Originally built in the 1920s, Ruby bought the 12,000 sq ft Italianate compound in 1979 and Mimieux moved in when the couple married in 1986. Mimieux was a familiar face on cinema and television screens from the 1960s to the 80s, racking up three Golden Globe nominations along the way, and her husband Ruby made a name for himself as the father of corporate housing – better known as serviced flats – as founder, chair and CEO of Oakwood Worldwide.
Il Sogno is an outlier in chic Bel-Air. Once likened by Ruby to a Fabergé egg, the house has a singularly ornate style that stands apart from the ultra-modern designs that currently dominate the neighbourhood. Perched on a 42,000 sq ft lot on Perugia Way – around the corner from the Bel-Air Country Club, just north of UCLA and west of Downtown LA – the six-bedroom, eight-bathroom house boasts a library, a function room the size of a ballroom and a four-car garage. Designed to recall a villa that might overlook Italy’s Amalfi Coast, Il Sogno’s interiors are as lush as the leafy surroundings that envelop the house.

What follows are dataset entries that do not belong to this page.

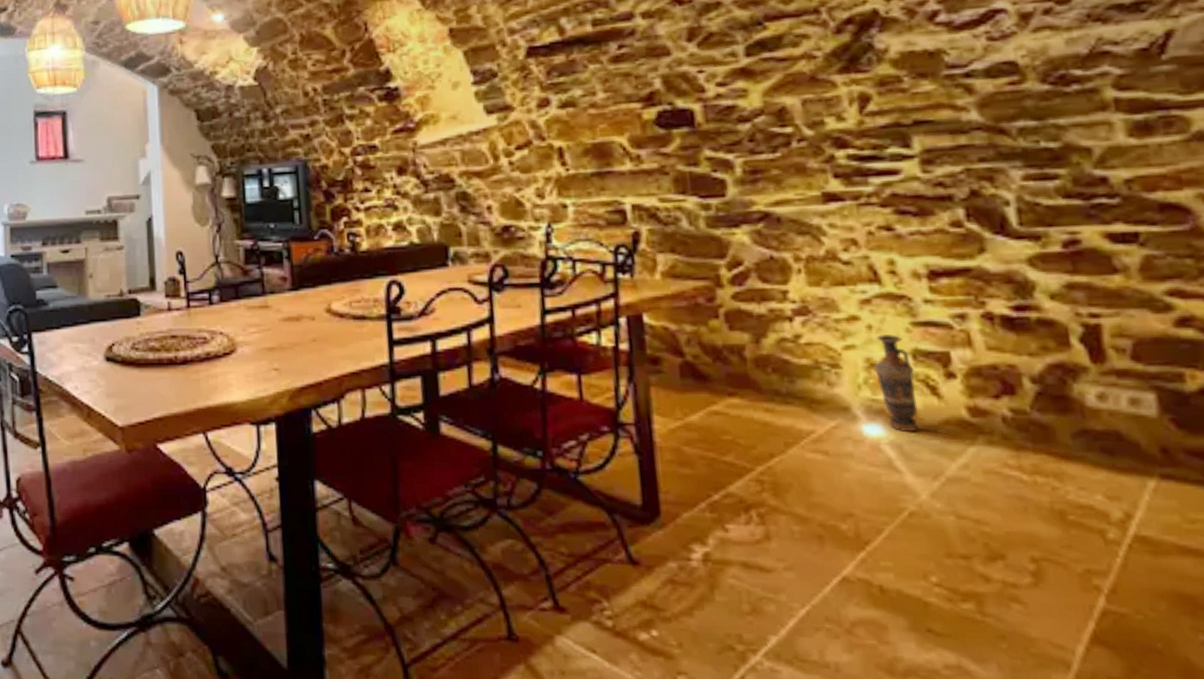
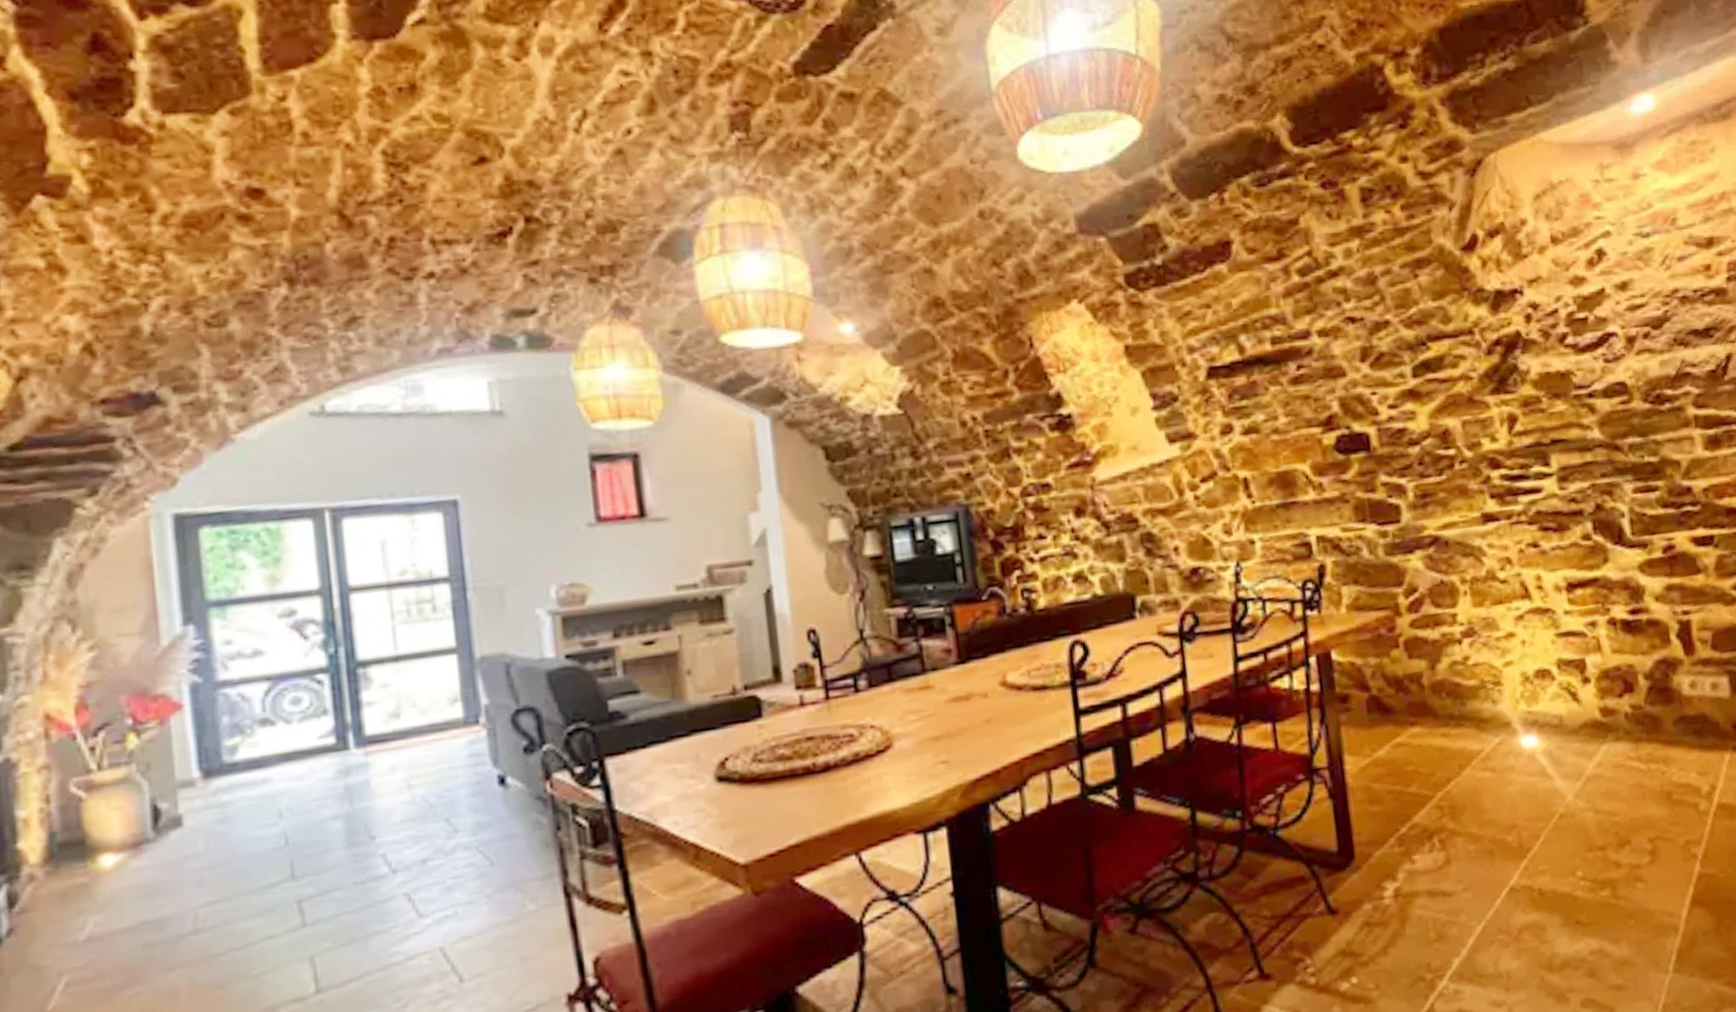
vase: present [874,333,919,432] -> none [1528,646,1564,739]

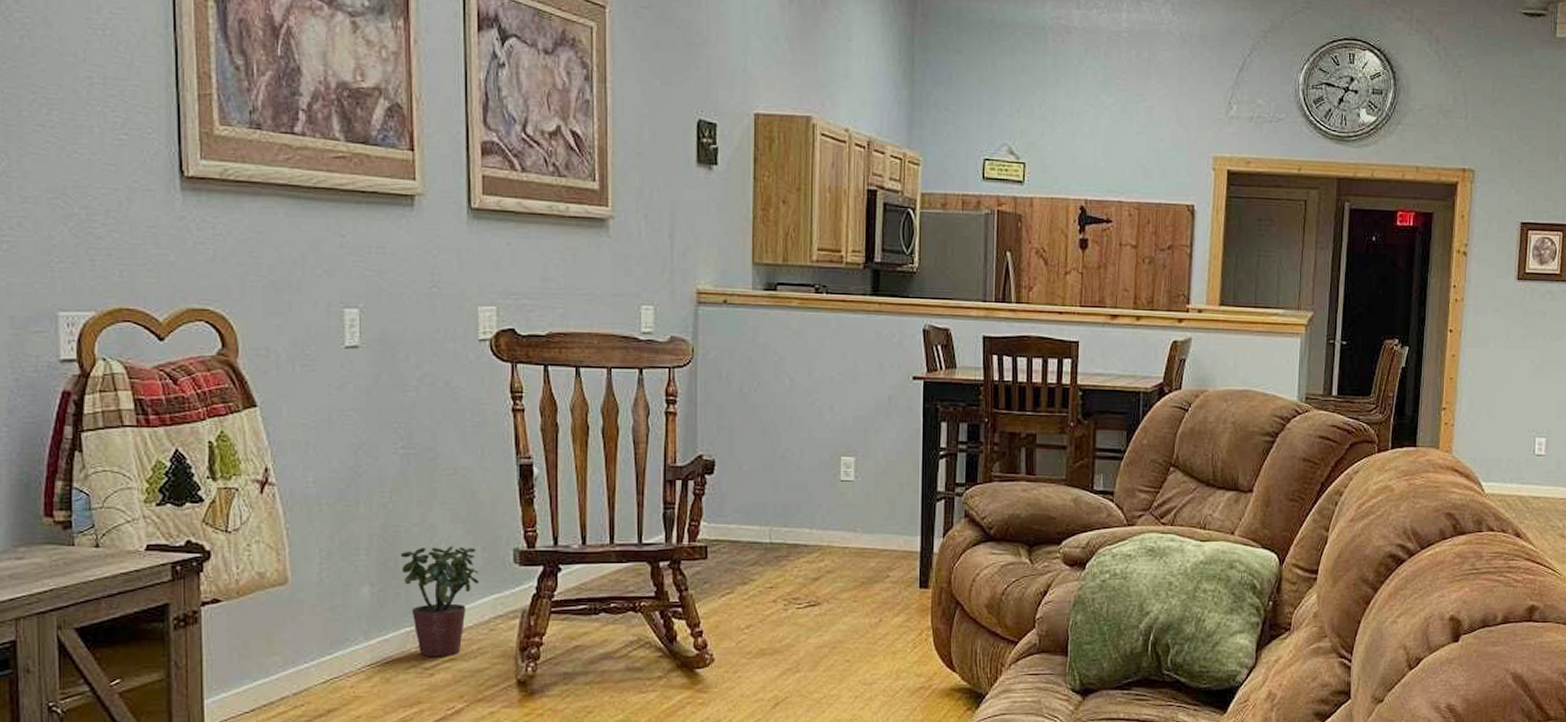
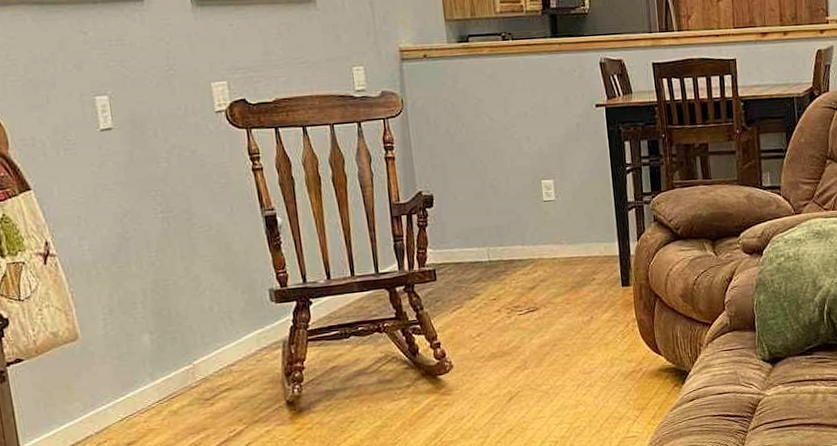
potted plant: present [400,546,479,657] -> none [171,292,243,390]

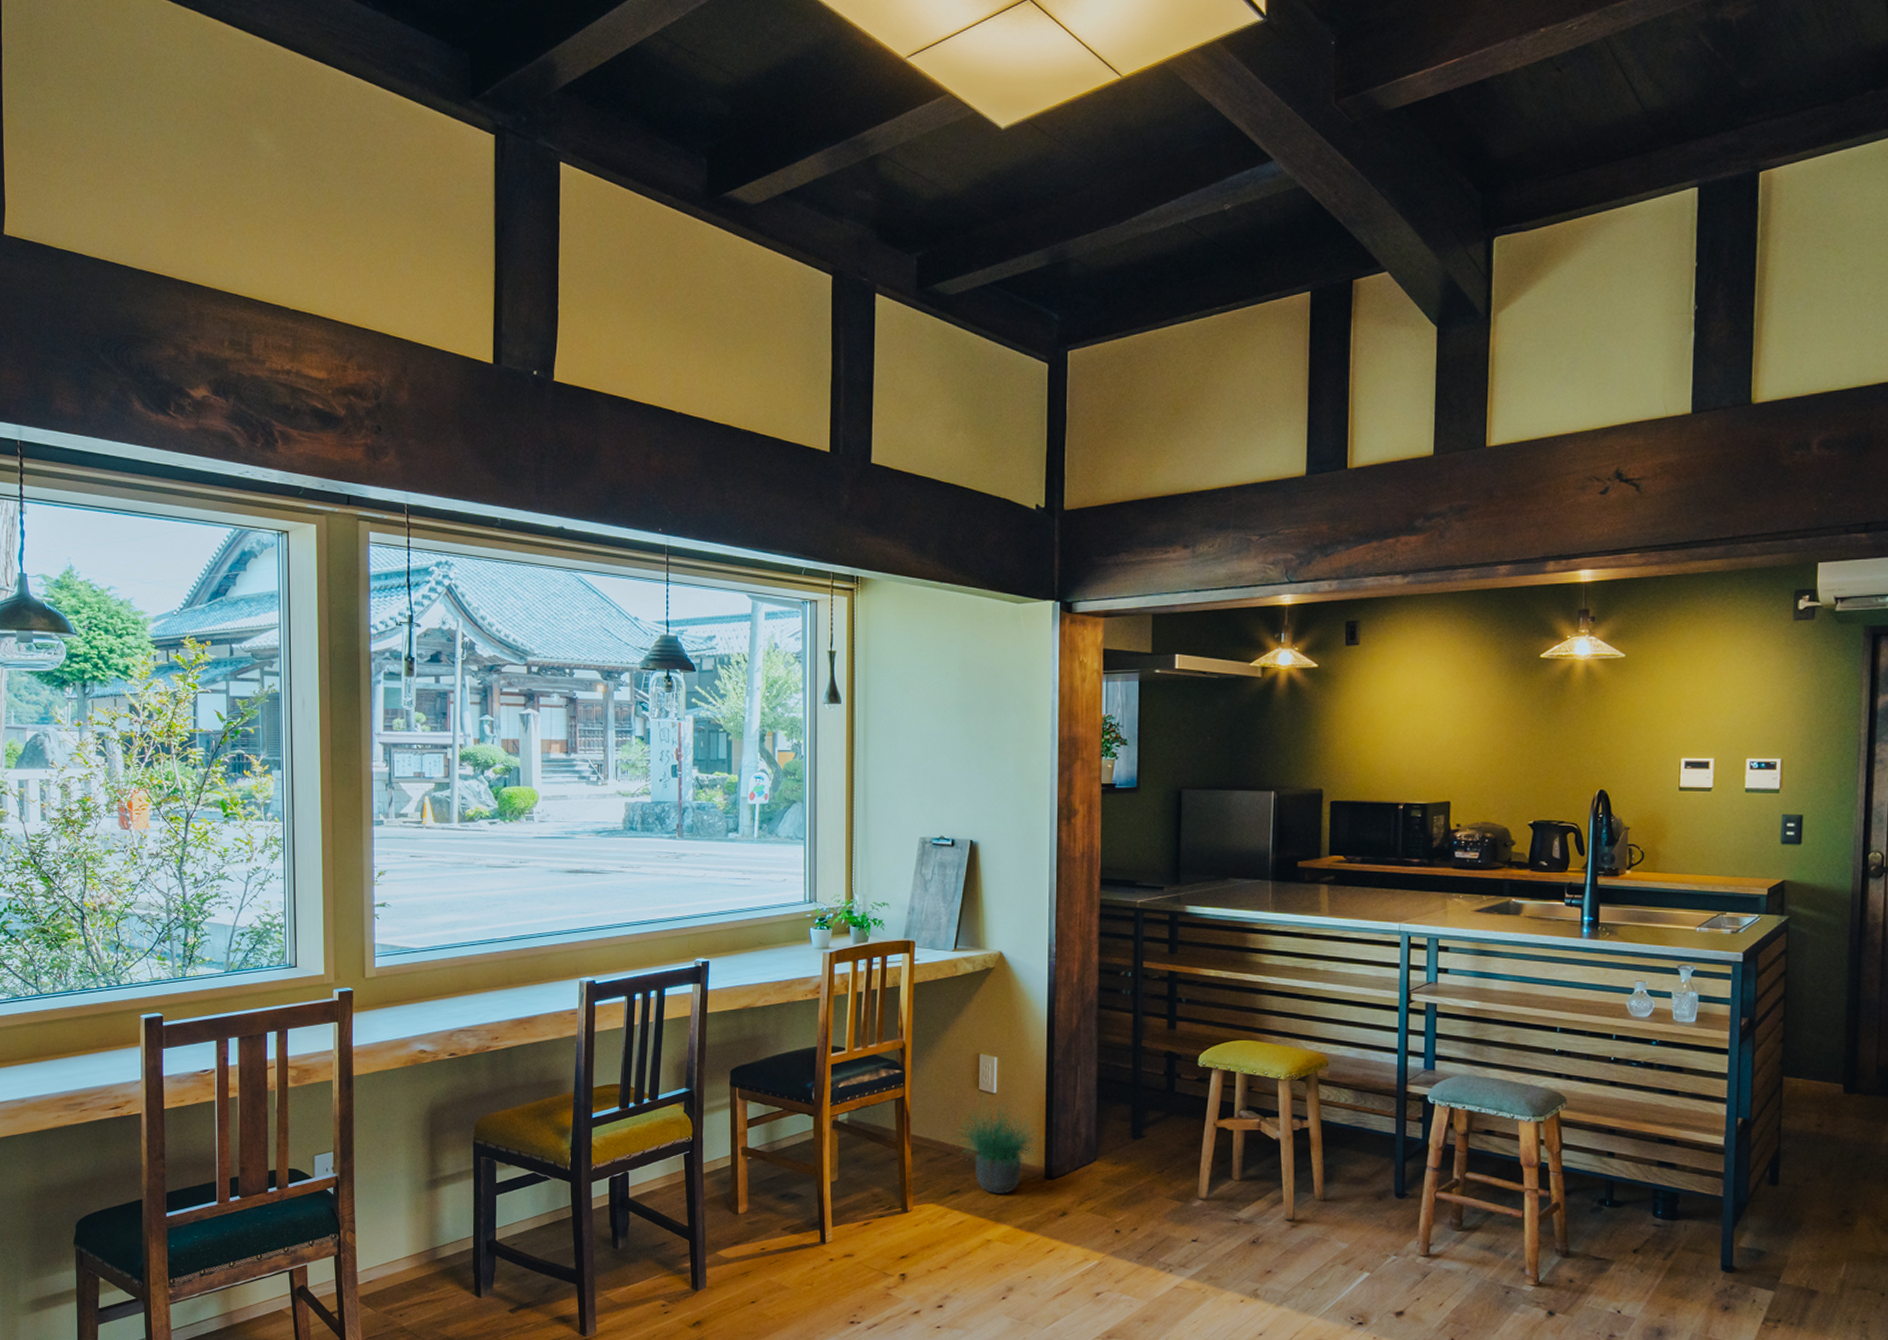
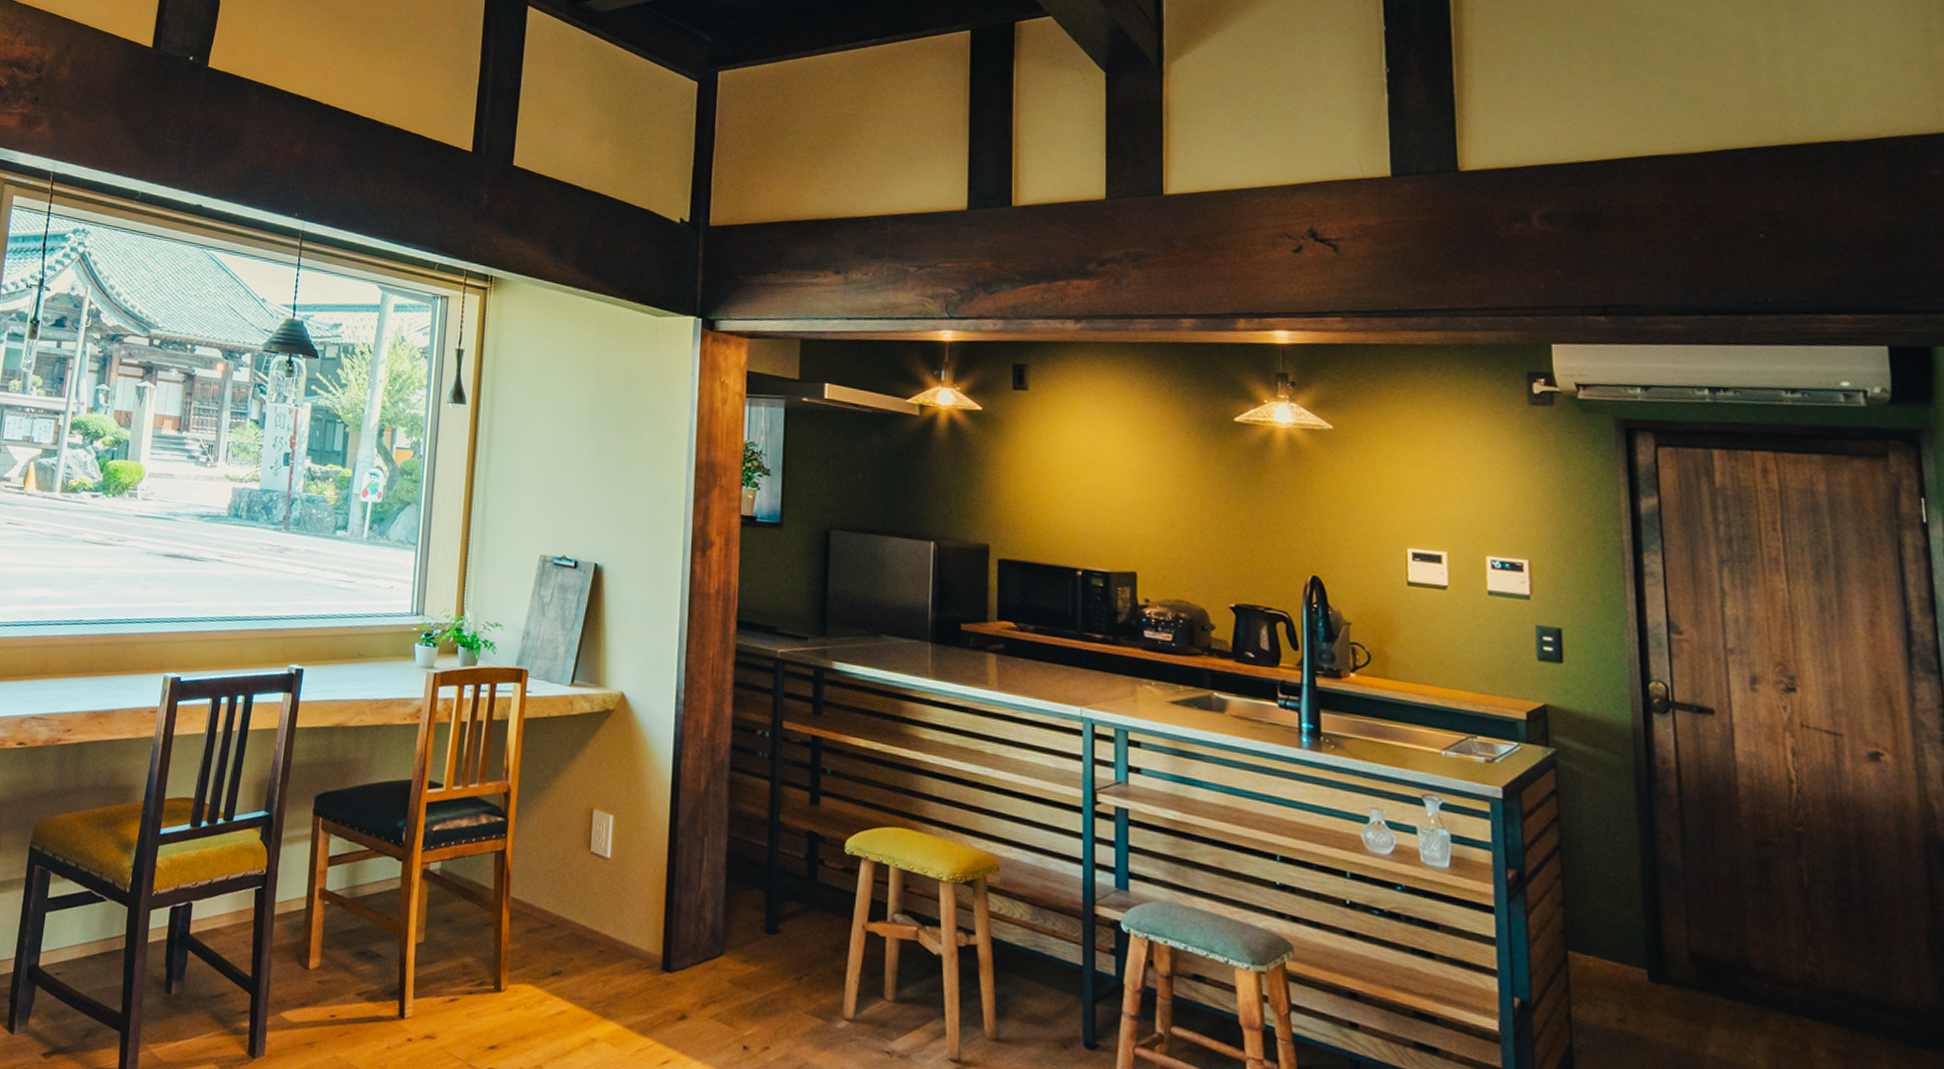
potted plant: present [948,1090,1044,1194] -> none [553,857,662,984]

Designed by Turkish-born, Paris-educated Kalef Alaton, the house’s unapologetically ornamental interiors bring his work at the Hotel Bel-Air and Melbourne’s Park royal Hotel to mind, marrying vintage and contemporary elements to achieve his defining eclectic style (which he also applied to homes for Marilyn Monroe, Frank Sinatra and philanthropist Simon Beriro). Every Alaton project incorporates European antiques, bespoke items, animal prints and luxurious materials, often in every room, giving projects a lavishly grand yet comfortable ambience.
Il Sogno is classic Alaton. Starting behind a delicate wrought iron gate at the main entrance, at the end of a stony circular driveway, visitors could easily be overwhelmed by the volume of detail that unfolds amid the marble and ceramic statues, creeping vines and pottery that dot the path leading to the front door. But Alaton’s careful curation soon reveals itself.